Guiné 63/74 - P4679: Memórias do Chico, menino e moço (Cherno Baldé) (6): Uma gesta familiar, de Canhámina a Sinchã Samagaia, aliás, Luanda

1. Mensagem de 8 de Julho , enviada pelo nosso Cherno Baldé, membro da nossa Tabanca Grande (*):


Caro amigo Luís,

Na continuação das estórias que chamei de 'memórias de infância' (**) envio mais dois excertos. O primeiro fala da minha família. Não queria enviá-la mas apercebi-me que faz falta para uma melhor compreensão das partes seguintes sobre as origens da família e alguns factos ligados com a fuga do irmão do meu pai e patriarca da família, o Sambagaia. O segundo fala do meu pai[, Aliu Tambá Baldé, ] e da encenação de um Marabú tradicional.

Obrigado e um forte abraço,

Cherno Baldé


2. Memórias do Chico, menino e moço (6)

DE CANHAMINA A SINCHÃ SAMAGAIA

Uma família a procura de estabilidade

A minha família, descendente de Fulas originários de Macina, no espaço territorial do antigo Sudão Ocidental (actual Mali), e que se consideram a si mesmos de Fulbhê Arábbhê, cujo significado se deve ter perdido na noite dos tempos e que, no entanto, tem uma similitude muito próxima da palavra Árabe, vivia em Kerewane (uma deformação de Kairuan?), localidade situada entre Kumakara (Senegal) e Saré Bacar (Guiné-Bissau), mesmo na linha da fronteira entre os dois países.

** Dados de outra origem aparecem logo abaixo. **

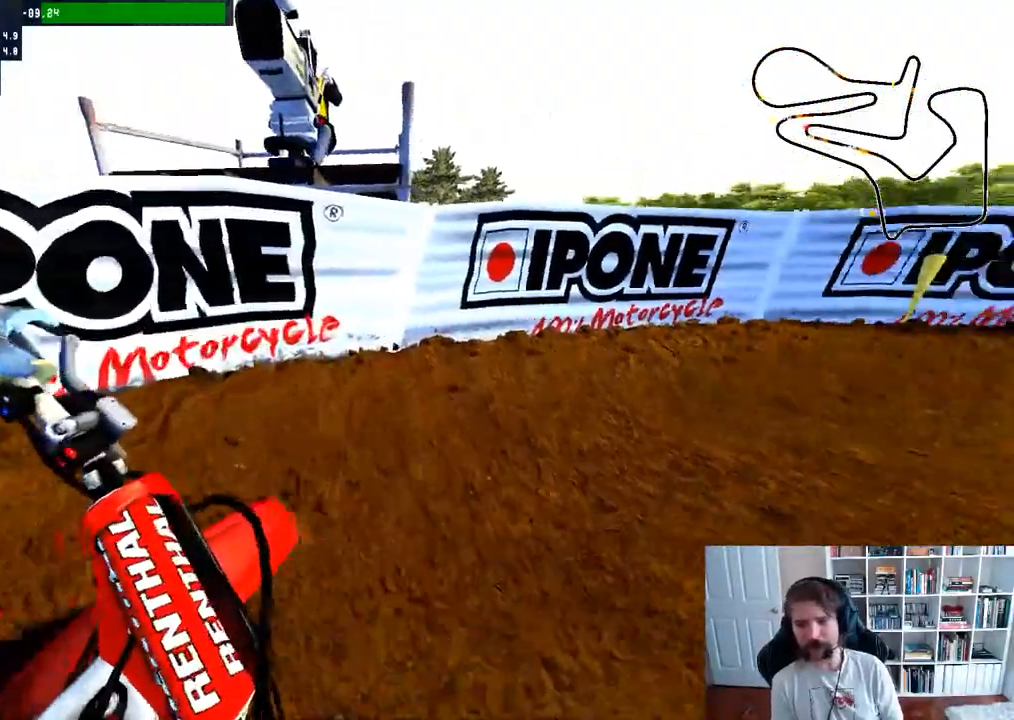
{"buttons": ["R2"], "left_stick": "center", "right_stick": "center", "events": [[183, "left_stick", "center"], [250, "left_stick", "right"], [500, "left_stick", "center"]]}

Dessa época não sei quase nada que possa transmitir. Mais tarde, a familia mudou-se para Canhámina, capital do regulado de Sancorlã, [a nordeste de Fajonquito, carta de Tendinto, ainda não disponível 'on line' ,] o que aconteceu após a morte do nosso avô paterno, Morô Baldé (Morseide), ocorrida, provavelmente, entre os anos de 1922/23.

Os seus descendentes eram sobrinhos directos da casa reinante de Sancorlã (Soncoia?), através da mãe, nossa avó paterna, Eguê Mariama Baldé, facto que certamente terá pesado na decisão de se mudar para esta localidade. 

Em Canhámina, durante muito tempo, a nossa família viveu sob protecção da casa do régulo, tendo beneficiado de algumas regalias daí inerentes, encabeçada pelo mais velho dos irmãos, Naor, que foi pajem de seu tio Braima Djame Baldé, mais conhecido por Burandjame (ou Brandjame?), o régulo de Sancorlã, e era colega e amigo íntimo de Abdu Buram, o príncipe herdeiro do trono, que encontrou a morte na última guerra de Canhabaque entre 1935/36 [, nas Ilhas Bijagós, referência à repressão de uma das últimas revoltas dos habitantes locais] .

O Naor terá morrido logo a seguir após uma doença prolongada (dizem que por desgosto pela morte do seu primo e amigo inseparável) e, com a morte prematura deste, acedeu ao lugar de patriarca da família, o Sambagaia, o irmão mais novo que lhe seguia segundo a linhagem.

Decorridos alguns anos após a morte de Naor, a nossa família saiu de Canhámina. Não consegui obter informações certas sobre as razões que motivaram esta mudança, todavia, algumas vozes especulam que estaria ligada a morte do Régulo Brandjame Baldé, cujo desaparecimento teria provocado uma luta de sucessão bastante perigosa no seio da família reinante.

De qualquer modo, a transferência para a zona de Farimbali, marca o início da liderança de Sambagaia na família e abre uma nova era, marcada por grandes dificuldades materiais de existência, alguma turbulência no seio da família e guerra política.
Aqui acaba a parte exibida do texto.